China’s dominance in humanoid robot shipments has not gone unnoticed. Boston Dynamics began commercial production of its electric Atlas robot in January 2026 and announced plans to deploy tens of thousands of units at Hyundai Motor Group factories, with a manufacturing facility near Savannah, Georgia, targeting 30,000 units per year by 2028. Figure AI, the leading American humanoid startup, holds a 39 billion dollar private valuation after its September 2025 fundraise, despite shipping a fraction of the volume Chinese companies manage. Tesla’s Optimus is performing basic tasks in its own factories, with Elon Musk projecting mass production and a price point of 20,000 to 30,000 dollars, though the robot is, by Musk’s own admission, “not in usage in a material way.” The Pentagon has awarded 24 million dollars in contracts to Foundation Future Industries for humanoid robot soldiers tested in Ukraine, opening a military market that Chinese companies cannot access but that validates the strategic importance governments are placing on the technology.

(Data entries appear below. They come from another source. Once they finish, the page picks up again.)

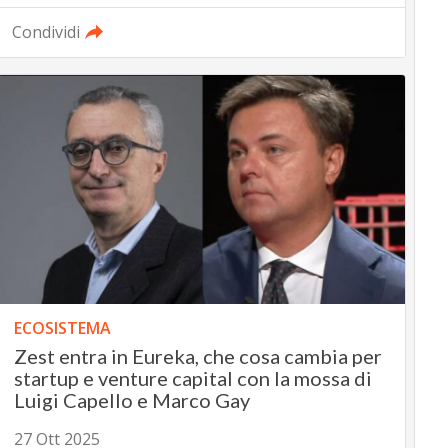
Condividi
ECOSISTEMA
Zest entra in Eureka, che cosa cambia per
startup e venture capital con la mossa di
Luigi Capello e Marco Gay
27 Ott 2025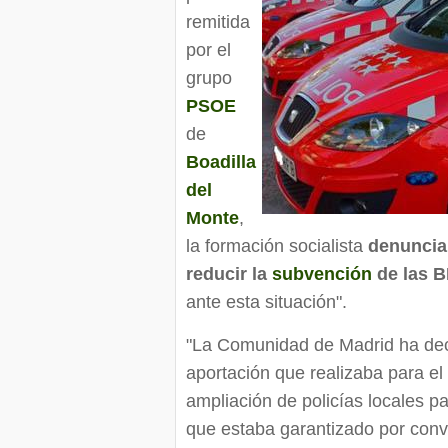
remitida
por el
grupo
PSOE
de
Boadilla
del
Monte
,
la formación socialista
denuncia
reducir la
subvención
de las 
ante esta situación".
"La Comunidad de Madrid ha deci
aportación que realizaba para e
ampliación de policías locales 
que estaba garantizado por conv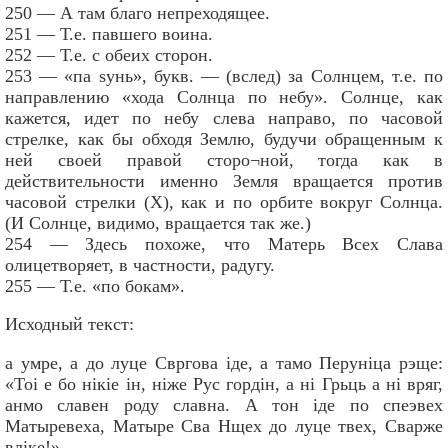
250 — А там благо непреходящее.
251 — Т.е. павшего воина.
252 — Т.е. с обеих сторон.
253 — «па sунь», букв. — (вслед) за Солнцем, т.е. по
направлению «хода Солнца по небу». Солнце, как
кажется, идет по небу слева направо, по часовой
стрелке, как бы обходя Землю, будучи обращенным к
ней своей правой сторо¬ной, тогда как в
действительности именно Земля вращается против
часовой стрелки (X), как и по орбите вокруг Солнца.
(И Солнце, видимо, вращается так же.)
254 — Здесь похоже, что Матерь Всех Слава
олицетворяет, в частности, радугу.
255 — Т.е. «по бокам».
Исходный текст:
а умре, а до луце Свргова iде, а тамо Перунiца рэще:
«Тоi е бо нiкiе iн, нiже Рус гордiн, а нi Грьць а нi вряг,
анмо славен роду славна. А тон iде по спеэвех
Матыревеха, Матыре Сва Нщех до луце твех, Сварже
влiке!»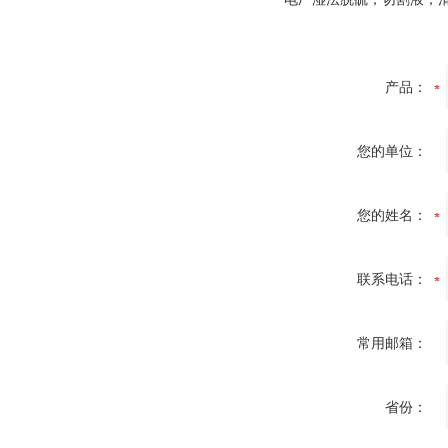
产品：
您的单位：
您的姓名：
联系电话：
常用邮箱：
省份：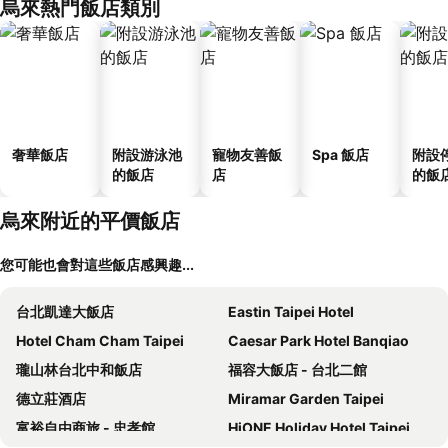
烏來熱門飯店類別
奢華飯店
附設游泳池
寵物友善飯
Spa 飯店
附設
的飯店
店
的飯
烏來附近的平價飯店
您可能也會對這些飯店感興趣...
台北凱達大飯店
Eastin Taipei Hotel
Hotel Cham Cham Taipei
Caesar Park Hotel Banqiao
瓏山林台北中和飯店
福容大飯店 - 台北二館
德立莊酒店
Miramar Garden Taipei
富裕自由商旅 - 忠孝館
HiONE Holiday Hotel Taipei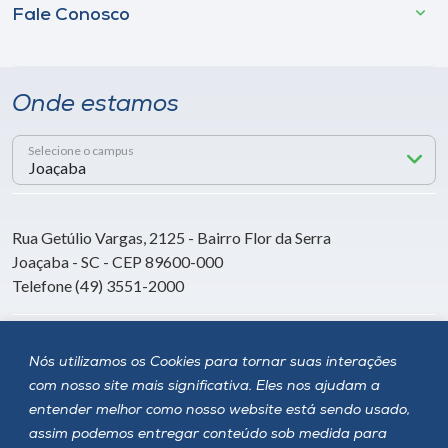
Fale Conosco
Onde estamos
Selecione o campus
Rua Getúlio Vargas, 2125 - Bairro Flor da Serra
Joaçaba - SC - CEP 89600-000
Telefone (49) 3551-2000
Siga a Unoesc
Nós utilizamos os Cookies para tornar suas interações
com nosso site mais significativa. Eles nos ajudam a
entender melhor como nosso website está sendo usado,
assim podemos entregar conteúdo sob medida para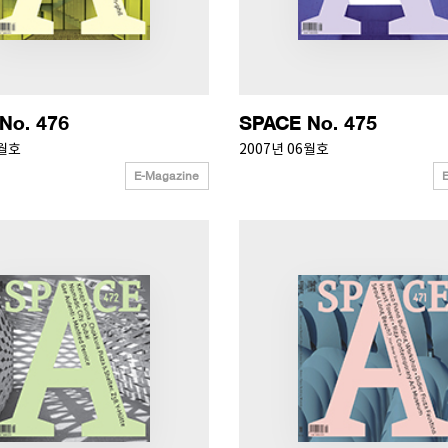
No. 476
SPACE No. 475
7월호
2007년 06월호
E-Magazine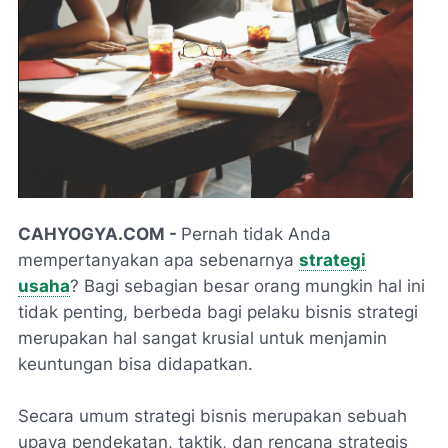
CAHYOGYA.COM -
Pernah tidak Anda
mempertanyakan apa sebenarnya
strategi
usaha
? Bagi sebagian besar orang mungkin hal ini
tidak penting, berbeda bagi pelaku bisnis strategi
merupakan hal sangat krusial untuk menjamin
keuntungan bisa didapatkan.
Secara umum strategi bisnis merupakan sebuah
upaya pendekatan, taktik, dan rencana strategis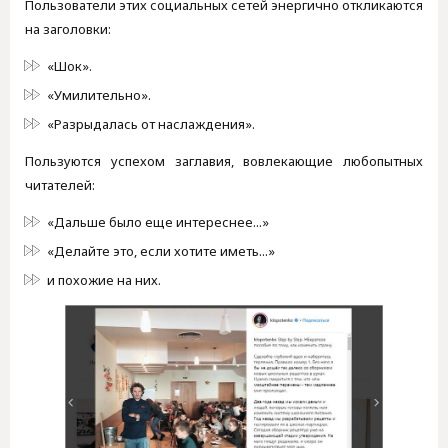
Пользователи этих социальных сетей энергично откликаются
на заголовки:
«Шок».
«Умилительно».
«Разрыдалась от наслаждения».
Пользуются успехом заглавия, вовлекающие любопытных
читателей:
«Дальше было еще интереснее...»
«Делайте это, если хотите иметь...»
и похожие на них.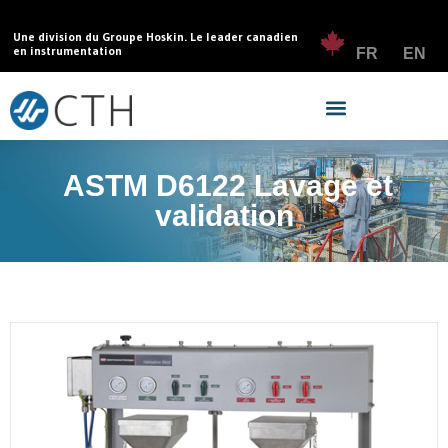
Une division du Groupe Hoskin. Le leader canadien
en instrumentation
FR
EN
ASTM D6122 Lavage et
validation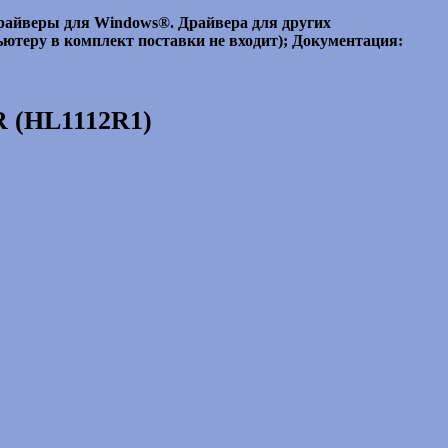
райверы для Windows®. Драйвера для других
ютеру в комплект поставки не входит); Документация:
R (HL1112R1)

The pricing dynamics favour China. Unitree’s H2 is positioned below 30,000 dollars. Kepler, another Chinese maker, is targeting the same range. At CES 2026, the sheer number of Chinese humanoid robots on display, and their aggressive pricing, made clear that the supply-side economics are already competitive. The question is whether demand at those price points exists in sufficient volume to sustain an industry with 150 companies competing for it.

The reckoning

Zhong’s prediction of a shake-out is not a minority view. The NDRC’s warning, the Morgan Stanley satisfaction data, the IPO inspection of Unitree just twelve days after its STAR Market application was accepted, and the simple arithmetic of 150 companies chasing a market that delivered roughly 14,000 units in China in 2025 all point in the same direction. The companies that survive will be those that solve the commercialisation problem: identifying repeatable, scalable use cases where the economics of a humanoid robot are superior to the alternatives, whether those alternatives are purpose-built industrial arms, wheeled platforms, or human workers. The companies that do not will have burned through their funding producing impressive machines that no one outside a trade show needed to buy.

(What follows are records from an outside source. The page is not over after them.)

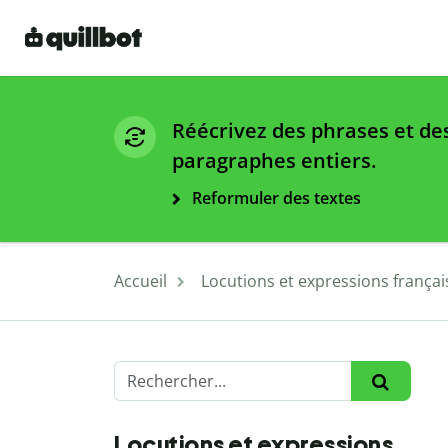
Réécrivez des phrases et de
paragraphes entiers.
Reformuler des textes
Accueil
Locutions et expressions françai
Locutions et expressions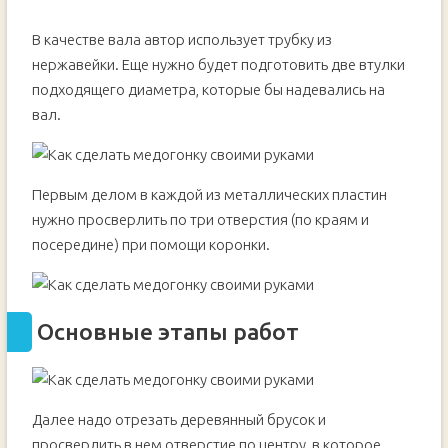
В качестве вала автор использует трубку из
нержавейки. Еще нужно будет подготовить две втулки
подходящего диаметра, которые бы надевались на
вал.
Первым делом в каждой из металлических пластин
нужно просверлить по три отверстия (по краям и
посередине) при помощи коронки.
Основные этапы работ
Далее надо отрезать деревянный брусок и
просверлить в нем отверстие по центру, в которое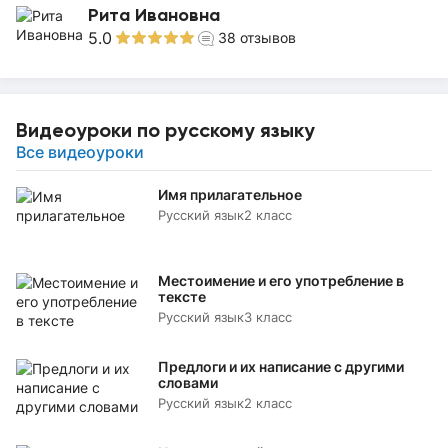
Рита Ивановна
5.0
38
отзывов
Видеоуроки по русскому языку
Все видеоуроки
Имя прилагательное
Русский язык
2 класс
Местоимение и его употребление в
тексте
Русский язык
3 класс
Предлоги и их написание с другими
словами
Русский язык
2 класс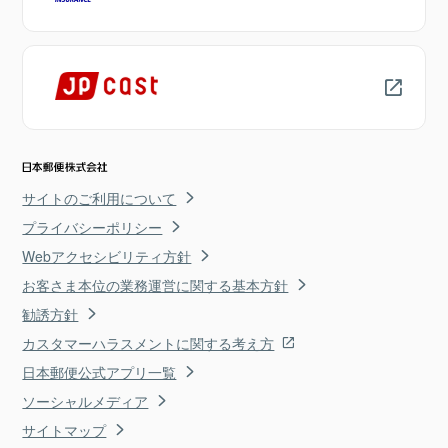
サイトのご利用について
プライバシーポリシー
Webアクセシビリティ方針
お客さま本位の業務運営に関する基本方針
勧誘方針
カスタマーハラスメントに関する考え方
日本郵便公式アプリ一覧
ソーシャルメディア
サイトマップ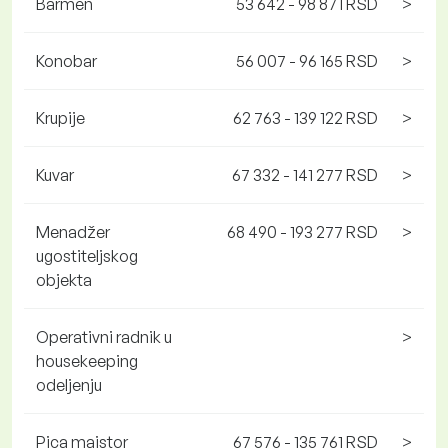
Barmen
53 642 - 98 871 RSD
>
Konobar
56 007 - 96 165 RSD
>
Krupije
62 763 - 139 122 RSD
>
Kuvar
67 332 - 141 277 RSD
>
Menadžer
68 490 - 193 277 RSD
>
ugostiteljskog
objekta
Operativni radnik u
>
housekeeping
odeljenju
Pica majstor
67 576 - 135 761 RSD
>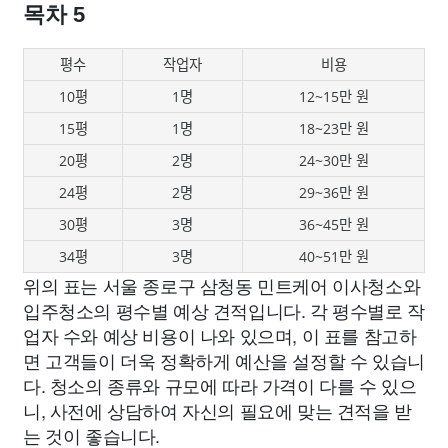
목차 5
평수
작업자
비용
10평
1명
12~15만 원
15평
1명
18~23만 원
20평
2명
24~30만 원
24평
2명
29~36만 원
30평
3명
36~45만 원
34평
3명
40~51만 원
위의 표는 서울 종로구 삼청동 민트케어 이사청소와
입주청소의 평수별 예상 견적입니다. 각 평수별로 작
업자 수와 예상 비용이 나와 있으며, 이 표를 참고하
면 고객들이 더욱 정확하게 예산을 설정할 수 있습니
다. 청소의 종류와 규모에 따라 가격이 다를 수 있으
니, 사전에 상담하여 자신의 필요에 맞는 견적을 받
는 것이 좋습니다.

China’s humanoid robot industry has the manufacturing base, the component supply chain, the government support, and the engineering talent to lead the world. What it does not yet have is the market. The one-trillion-yuan state fund and the 15th Five-Year Plan designation ensure that capital will continue to flow. The NDRC warning ensures that Beijing is watching how it flows. Somewhere between the billion-dollar IPOs and the 23 per cent satisfaction rate, between the marathon records and the two-hour battery life, is the answer to whether China’s humanoid robot boom produces the next great Chinese export industry or the most expensive collection of trade show demonstrations the technology sector has ever funded. The robots can run a half-marathon faster than any human alive. They cannot yet work an eight-hour shift.